ABOUT THIS EXERCISE:
Copy the text of every row below character for character, leaving out the pictures.

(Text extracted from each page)

☆ ☆ ☆ ☆

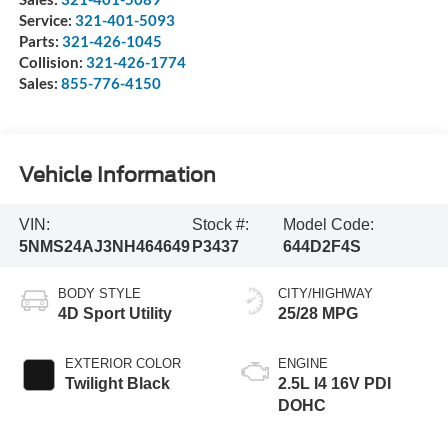
Service:
321-401-5093
Parts:
321-426-1045
Collision:
321-426-1774
Sales:
855-776-4150
Vehicle Information
VIN:
Stock #:
Model Code:
5NMS24AJ3NH464649
P3437
644D2F4S
BODY STYLE
CITY/HIGHWAY
4D Sport Utility
25/28 MPG
EXTERIOR COLOR
ENGINE
Twilight Black
2.5L I4 16V PDI
DOHC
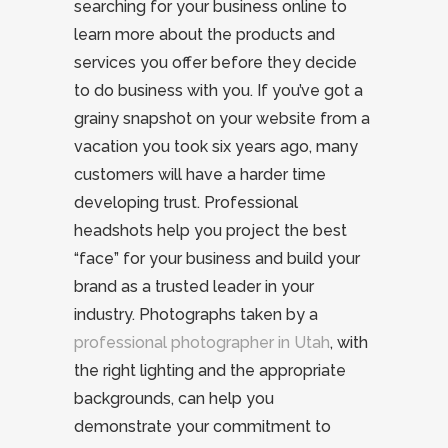
searching for your business online to
learn more about the products and
services you offer before they decide
to do business with you. If you’ve got a
grainy snapshot on your website from a
vacation you took six years ago, many
customers will have a harder time
developing trust. Professional
headshots help you project the best
“face” for your business and build your
brand as a trusted leader in your
industry. Photographs taken by a
professional photographer in Utah
, with
the right lighting and the appropriate
backgrounds, can help you
demonstrate your commitment to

☆ ☆ ☆ ☆

RESPONSE FOR THIS EXERCISE:
Service:
321-401-5093
Parts:
321-426-1045
Collision:
321-426-1774
Sales:
855-776-4150
Vehicle Information
VIN:
Stock #:
Model Code:
5NMS24AJ3NH464649
P3437
644D2F4S
BODY STYLE
CITY/HIGHWAY
4D Sport Utility
25/28 MPG
EXTERIOR COLOR
ENGINE
Twilight Black
2.5L I4 16V PDI
DOHC
searching for your business online to
learn more about the products and
services you offer before they decide
to do business with you. If you’ve got a
grainy snapshot on your website from a
vacation you took six years ago, many
customers will have a harder time
developing trust. Professional
headshots help you project the best
“face” for your business and build your
brand as a trusted leader in your
industry. Photographs taken by a
professional photographer in Utah
, with
the right lighting and the appropriate
backgrounds, can help you
demonstrate your commitment to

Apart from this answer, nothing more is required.